IT is a plainly ludicrous situation when a region like ours, with a notoriously poor record for dental health, finds itself for the second time in a month having new and expensive treatment facilities standing idle for months because of suffocating bureaucracy.

The latest service trapped in this absurd state of affairs is the £750,000 new emergency dental services suite at Blackburn's Queen's Park Hospital, designed to help the 200,000 people in East Lancashire who do not have a dentist.

It has been ready since October. The money to run it is there too.

But health chiefs cannot open its doors or hire a dentist to run it because they are still waiting for the Department of Health to give its consent. And it is ten whole months since it was asked for its approval.

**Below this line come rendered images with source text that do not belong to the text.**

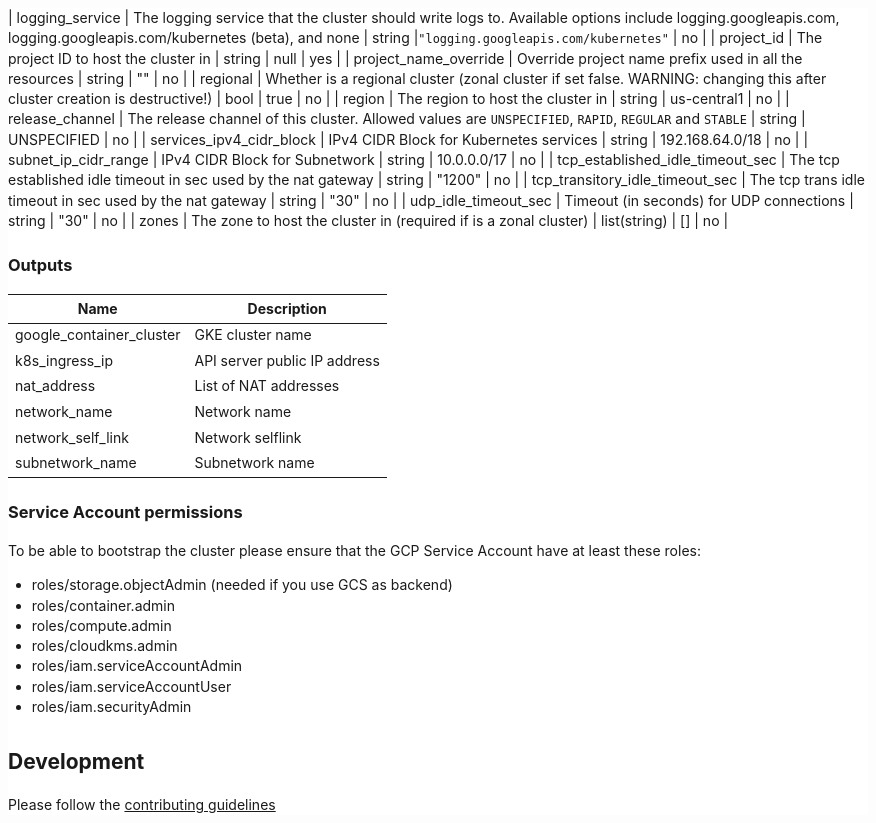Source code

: | logging_service                  | The logging service that the cluster should write logs to. Available options include logging.googleapis.com, logging.googleapis.com/kubernetes (beta), and none                                          | string                                        |`"logging.googleapis.com/kubernetes"`               | no       |
| project_id                       | The project ID to host the cluster in                                                                                                                                                                    | string                                        | null                                               | yes      |
| project_name_override            | Override project name prefix used in all the resources                                                                                                                                                   | string                                        | ""                                                 | no       |
| regional                         | Whether is a regional cluster (zonal cluster if set false. WARNING: changing this after cluster creation is destructive!)                                                                                | bool                                          | true                                               | no       |
| region                           | The region to host the cluster in                                                                                                                                                                        | string                                        | us-central1                                        | no       |
| release_channel                  | The release channel of this cluster. Allowed values are `UNSPECIFIED`, `RAPID`, `REGULAR` and `STABLE`                                                                                                   | string                                        | UNSPECIFIED                                        | no       |
| services_ipv4_cidr_block         | IPv4 CIDR Block for Kubernetes services                                                                                                                                                                  | string                                        | 192.168.64.0/18                                    | no       |
| subnet_ip_cidr_range             | IPv4 CIDR Block for Subnetwork                                                                                                                                                                           | string                                        | 10.0.0.0/17                                        | no       |
| tcp_established_idle_timeout_sec | The tcp established idle timeout in sec used by the nat gateway                                                                                                                                          | string                                        | "1200"                                             | no       |
| tcp_transitory_idle_timeout_sec  | The tcp trans idle timeout in sec used by the nat gateway                                                                                                                                                | string                                        | "30"                                               | no       |
| udp_idle_timeout_sec             | Timeout (in seconds) for UDP connections                                                                                                                                                                 | string                                        | "30"                                               | no       |
| zones                            | The zone to host the cluster in (required if is a zonal cluster)                                                                                                                                         | list(string)                                  | []                                                 | no       |

### Outputs

| Name                     | Description                  |
| ------------------------ | ---------------------------- |
| google_container_cluster | GKE cluster name             |
| k8s_ingress_ip           | API server public IP address |
| nat_address              | List of NAT addresses        |
| network_name             | Network name                 |
| network_self_link        | Network selflink             |
| subnetwork_name          | Subnetwork name              |

### Service Account permissions

To be able to bootstrap the cluster please ensure that the GCP Service Account have at least these
roles:

* roles/storage.objectAdmin (needed if you use GCS as backend)
* roles/container.admin
* roles/compute.admin
* roles/cloudkms.admin
* roles/iam.serviceAccountAdmin
* roles/iam.serviceAccountUser
* roles/iam.securityAdmin

## Development

Please follow the [contributing guidelines](CONTRIBUTING.md)
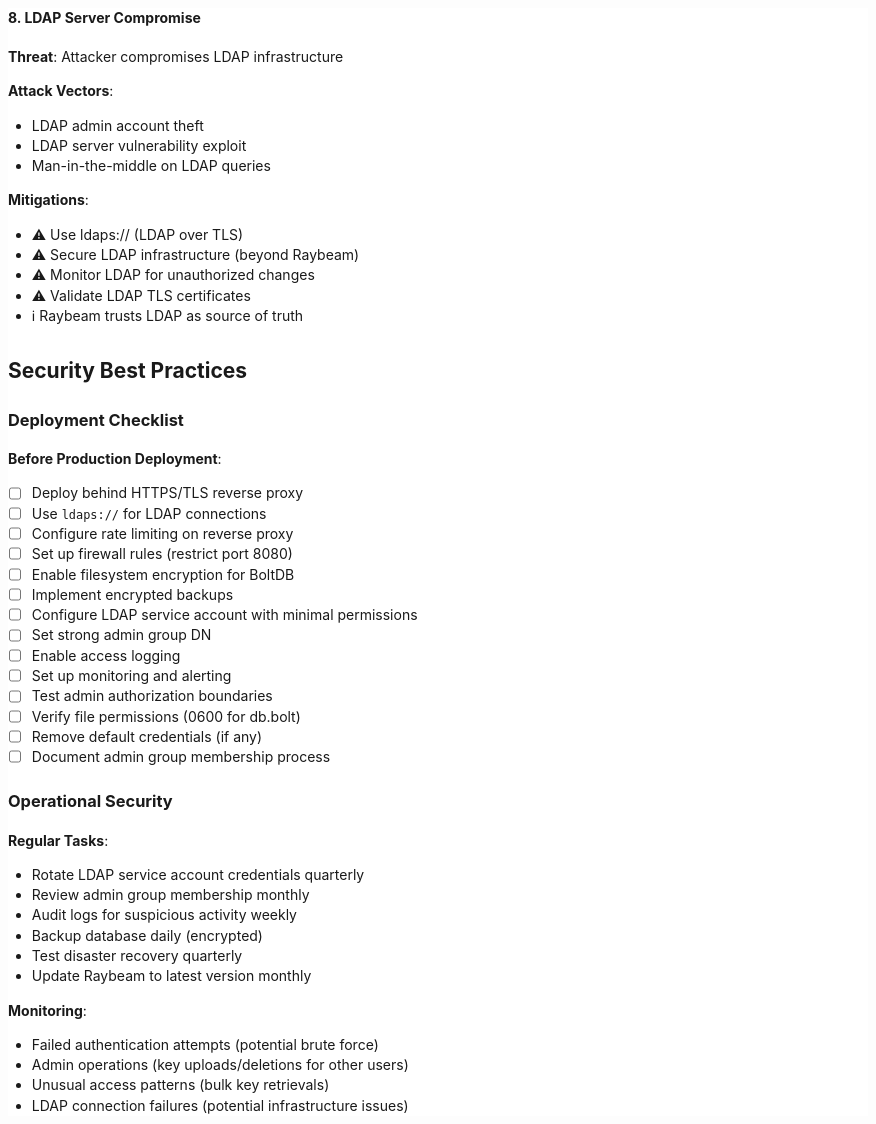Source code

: #### 8. LDAP Server Compromise

**Threat**: Attacker compromises LDAP infrastructure

**Attack Vectors**:
- LDAP admin account theft
- LDAP server vulnerability exploit
- Man-in-the-middle on LDAP queries

**Mitigations**:
- ⚠️ Use ldaps:// (LDAP over TLS)
- ⚠️ Secure LDAP infrastructure (beyond Raybeam)
- ⚠️ Monitor LDAP for unauthorized changes
- ⚠️ Validate LDAP TLS certificates
- ℹ️ Raybeam trusts LDAP as source of truth

## Security Best Practices

### Deployment Checklist

**Before Production Deployment**:

- [ ] Deploy behind HTTPS/TLS reverse proxy
- [ ] Use `ldaps://` for LDAP connections
- [ ] Configure rate limiting on reverse proxy
- [ ] Set up firewall rules (restrict port 8080)
- [ ] Enable filesystem encryption for BoltDB
- [ ] Implement encrypted backups
- [ ] Configure LDAP service account with minimal permissions
- [ ] Set strong admin group DN
- [ ] Enable access logging
- [ ] Set up monitoring and alerting
- [ ] Test admin authorization boundaries
- [ ] Verify file permissions (0600 for db.bolt)
- [ ] Remove default credentials (if any)
- [ ] Document admin group membership process

### Operational Security

**Regular Tasks**:
- Rotate LDAP service account credentials quarterly
- Review admin group membership monthly
- Audit logs for suspicious activity weekly
- Backup database daily (encrypted)
- Test disaster recovery quarterly
- Update Raybeam to latest version monthly

**Monitoring**:
- Failed authentication attempts (potential brute force)
- Admin operations (key uploads/deletions for other users)
- Unusual access patterns (bulk key retrievals)
- LDAP connection failures (potential infrastructure issues)
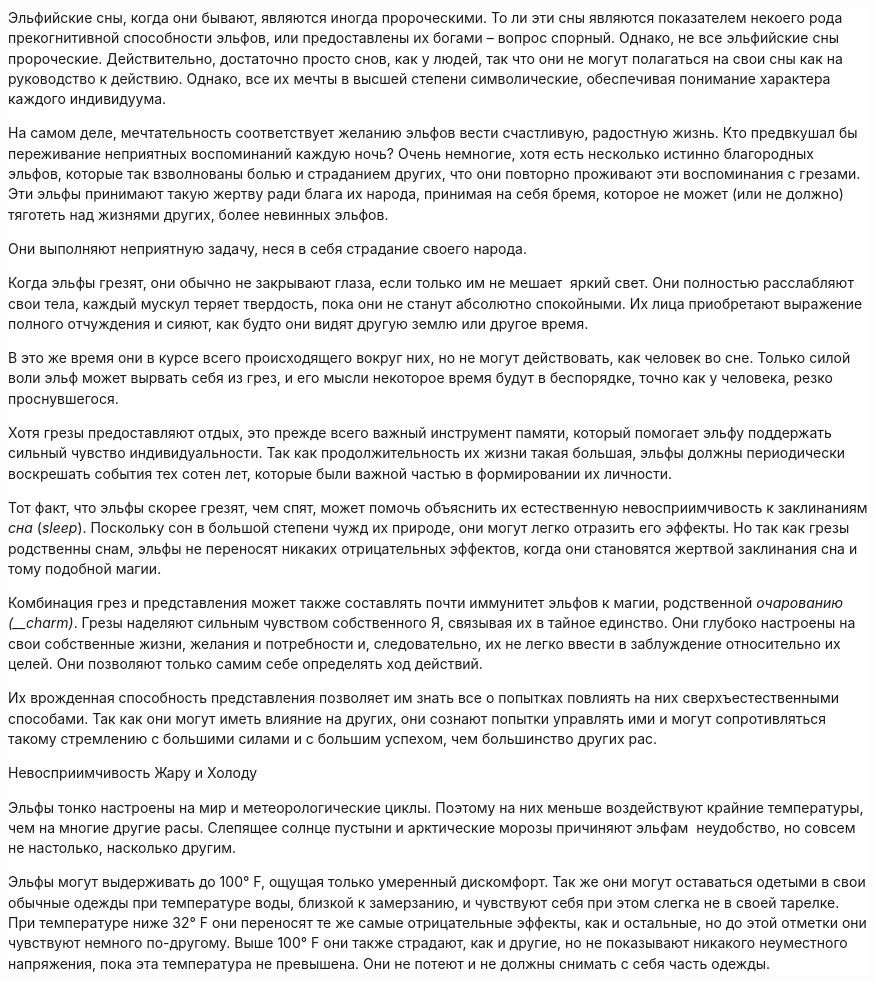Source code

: Эльфийские сны, когда они бывают, являются иногда пророческими. То ли эти сны являются показателем некоего рода  прекогнитивной способности эльфов, или предоставлены их богами – вопрос спорный. Однако, не все эльфийские сны пророческие. Действительно, достаточно просто снов, как у людей, так что они не могут полагаться на свои сны как на руководство к действию. Однако, все их мечты в высшей степени символические, обеспечивая понимание характера каждого индивидуума.

На самом деле, мечтательность соответствует желанию эльфов вести счастливую, радостную жизнь. Кто предвкушал бы переживание неприятных воспоминаний каждую ночь? Очень немногие, хотя есть несколько истинно благородных эльфов, которые так взволнованы болью и страданием других, что они повторно проживают эти воспоминания с грезами. Эти эльфы принимают такую жертву ради блага их народа, принимая на себя бремя, которое не может (или не должно) тяготеть над жизнями других, более невинных эльфов.

Они выполняют неприятную задачу, неся в себя страдание своего народа.

Когда эльфы грезят, они обычно не закрывают глаза, если только им не мешает  яркий свет. Они полностью расслабляют свои тела, каждый мускул теряет твердость, пока они не станут абсолютно спокойными. Их лица приобретают выражение полного отчуждения и сияют, как будто они видят другую землю или другое время.

В это же время они в курсе всего происходящего вокруг них, но не могут действовать, как человек во сне. Только силой воли эльф может вырвать себя из грез, и его мысли некоторое время будут в беспорядке, точно как у человека, резко проснувшегося.

Хотя грезы предоставляют отдых, это прежде всего важный инструмент памяти, который помогает эльфу поддержать сильный чувство индивидуальности. Так как продолжительность их жизни такая большая, эльфы должны периодически воскрешать события тех сотен лет, которые были важной частью в формировании их личности.

Тот факт, что эльфы скорее грезят, чем спят, может помочь объяснить их естественную невосприимчивость к заклинаниям _сна_ (_sleep_). Поскольку сон в большой степени чужд их природе, они могут легко отразить его эффекты. Но так как грезы родственны снам, эльфы не переносят никаких отрицательных эффектов, когда они становятся жертвой заклинания сна и тому подобной магии.

Комбинация грез и представления может также составлять почти иммунитет эльфов к магии, родственной _очарованию (__charm)_. Грезы наделяют сильным чувством собственного Я, связывая их в тайное единство. Они глубоко настроены на свои собственные жизни, желания и потребности и, следовательно, их не легко ввести в заблуждение относительно их целей. Они позволяют только самим себе определять ход действий.

Их врожденная способность представления позволяет им знать все о попытках повлиять на них сверхъестественными способами. Так как они могут иметь влияние на других, они сознают попытки управлять ими и могут сопротивляться такому стремлению с большими силами и с большим успехом, чем большинство других рас.

Невосприимчивость Жару и Холоду

Эльфы тонко настроены на мир и метеорологические циклы. Поэтому на них меньше воздействуют крайние температуры, чем на многие другие расы. Слепящее солнце пустыни и арктические морозы причиняют эльфам  неудобство, но совсем не настолько, насколько другим.

Эльфы могут выдерживать до 100° F, ощущая только умеренный дискомфорт. Так же они могут оставаться одетыми в свои обычные одежды при температуре воды, близкой к замерзанию, и чувствуют себя при этом слегка не в своей тарелке. При температуре ниже 32° F они переносят те же самые отрицательные эффекты, как и остальные, но до этой отметки они чувствуют немного по-другому. Выше 100° F они также страдают, как и другие, но не показывают никакого неуместного напряжения, пока эта температура не превышена. Они не потеют и не должны снимать с себя часть одежды.

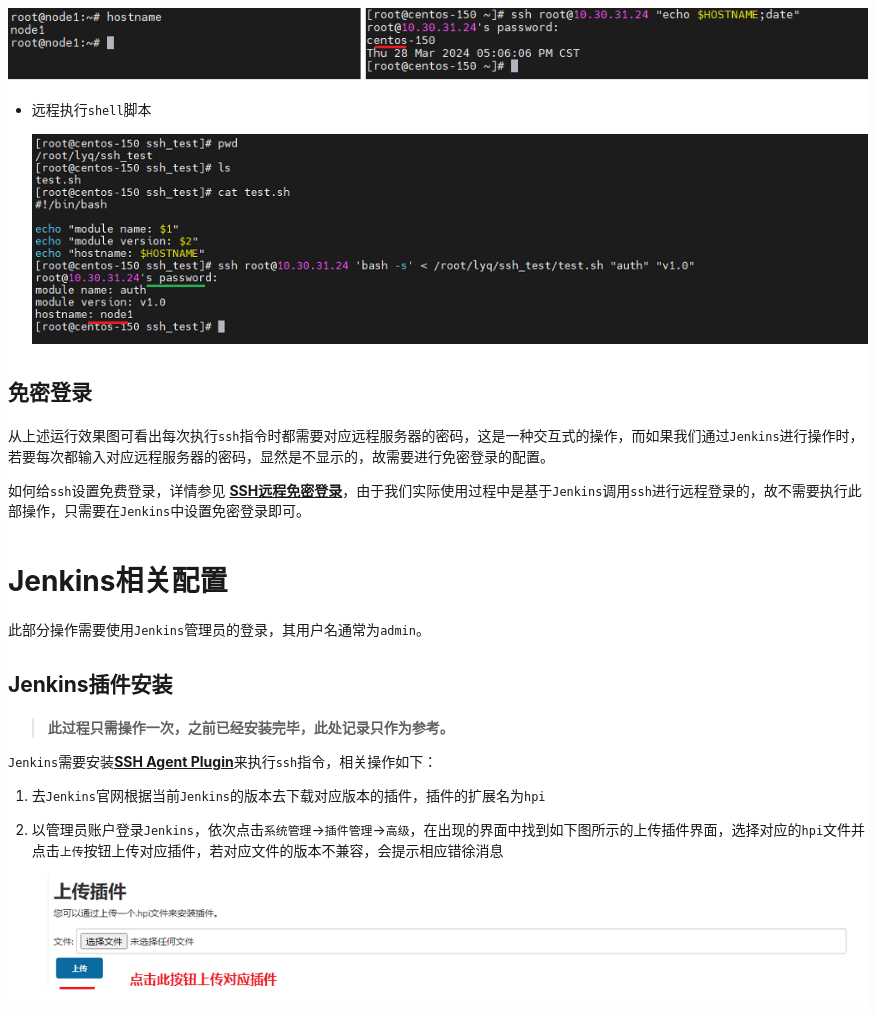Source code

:  ![通过ssh执行多条指令](/blog_img/devops/using-ssh-to-deploy-in-remote-server-in-jenkins/ssh-multiple-command.png "通过ssh执行多条指令")

* 远程执行`shell`脚本

    ![通过ssh执行shell脚本](/blog_img/devops/using-ssh-to-deploy-in-remote-server-in-jenkins/ssh-shell-script.png "通过ssh执行shell脚本")

## 免密登录

从上述运行效果图可看出每次执行`ssh`指令时都需要对应远程服务器的密码，这是一种交互式的操作，而如果我们通过`Jenkins`进行操作时，若要每次都输入对应远程服务器的密码，显然是不显示的，故需要进行免密登录的配置。



如何给`ssh`设置免费登录，详情参见 [**SSH远程免密登录**](https://www.cnblogs.com/xiaxiaolu/p/10264013.html)，由于我们实际使用过程中是基于`Jenkins`调用`ssh`进行远程登录的，故不需要执行此部操作，只需要在`Jenkins`中设置免密登录即可。

# Jenkins相关配置

此部分操作需要使用`Jenkins`管理员的登录，其用户名通常为`admin`。

## Jenkins插件安装

> **此过程只需操作一次，之前已经安装完毕，此处记录只作为参考。**

`Jenkins`需要安装[**SSH Agent Plugin**](https://www.jenkins.io/doc/pipeline/steps/ssh-agent/)来执行`ssh`指令，相关操作如下：

1. 去`Jenkins`官网根据当前`Jenkins`的版本去下载对应版本的插件，插件的扩展名为`hpi`

2. 以管理员账户登录`Jenkins`，依次点击`系统管理`->`插件管理`->`高级`，在出现的界面中找到如下图所示的上传插件界面，选择对应的`hpi`文件并点击`上传`按钮上传对应插件，若对应文件的版本不兼容，会提示相应错徐消息

      ![在jenkins中上传插件](/blog_img/devops/using-ssh-to-deploy-in-remote-server-in-jenkins/jenkins-upload-plugin.png "在jenkins中上传插件")
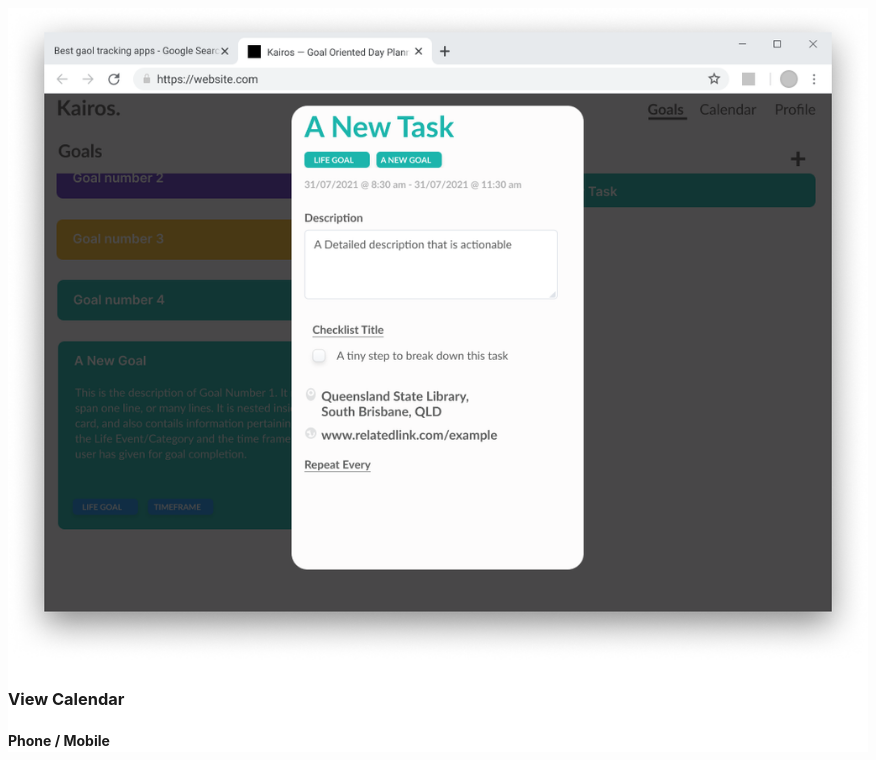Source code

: ![View Task - Large](docs/wireframes/view-task/view-task-lrg.png)

### View Calendar

#### Phone / Mobile
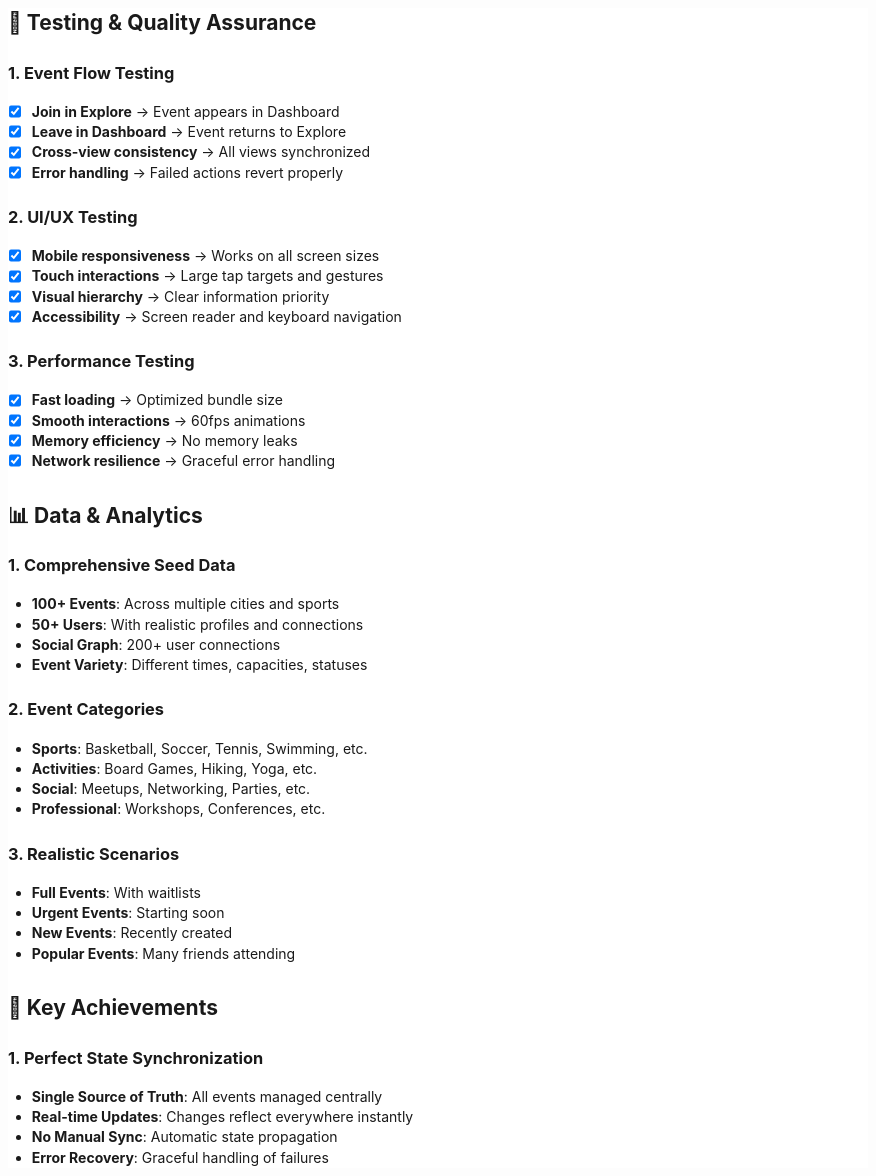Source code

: ## 🧪 Testing & Quality Assurance

### **1. Event Flow Testing**
- [x] **Join in Explore** → Event appears in Dashboard
- [x] **Leave in Dashboard** → Event returns to Explore
- [x] **Cross-view consistency** → All views synchronized
- [x] **Error handling** → Failed actions revert properly

### **2. UI/UX Testing**
- [x] **Mobile responsiveness** → Works on all screen sizes
- [x] **Touch interactions** → Large tap targets and gestures
- [x] **Visual hierarchy** → Clear information priority
- [x] **Accessibility** → Screen reader and keyboard navigation

### **3. Performance Testing**
- [x] **Fast loading** → Optimized bundle size
- [x] **Smooth interactions** → 60fps animations
- [x] **Memory efficiency** → No memory leaks
- [x] **Network resilience** → Graceful error handling

## 📊 Data & Analytics

### **1. Comprehensive Seed Data**
- **100+ Events**: Across multiple cities and sports
- **50+ Users**: With realistic profiles and connections
- **Social Graph**: 200+ user connections
- **Event Variety**: Different times, capacities, statuses

### **2. Event Categories**
- **Sports**: Basketball, Soccer, Tennis, Swimming, etc.
- **Activities**: Board Games, Hiking, Yoga, etc.
- **Social**: Meetups, Networking, Parties, etc.
- **Professional**: Workshops, Conferences, etc.

### **3. Realistic Scenarios**
- **Full Events**: With waitlists
- **Urgent Events**: Starting soon
- **New Events**: Recently created
- **Popular Events**: Many friends attending

## 🎯 Key Achievements

### **1. Perfect State Synchronization**
- **Single Source of Truth**: All events managed centrally
- **Real-time Updates**: Changes reflect everywhere instantly
- **No Manual Sync**: Automatic state propagation
- **Error Recovery**: Graceful handling of failures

Time and again, health chiefs and the patients' watchdog body have called for an answer. But despite also pressing Blackburn MP, Home Secretary Jack Straw and other local MPs to intervene, they are still waiting.

And no matter what the official explanation may be, it is an intolerable situation that exists. Indeed, it is one that rubs salt in an already-existing wound as far as East Lancashire dental services are concerned.

For only weeks ago, it was revealed that 150 children with serious teeth problems in Blackburn, Hyndburn and the Ribble Valley have been kept waiting in pain for up to four months while a new facility at Blackburn Infirmary for them to have teeth extracted under general anaesthetic is left unused.

It was meant to open a month ago, but might not start until April -- because the funding of day-to-day running costs has not been finalised by the health authority and the two health trusts involved.

Bureaucracy gone mad, health watchdog Nigel Robinson complained at the time. And it is doubly so now when people in East Lancashire suffer more pain and delay at the hands of the gummed-up Department of Health.

Will Mr Straw pick up the phone and ask his health supremo Cabinet colleague to get a move on?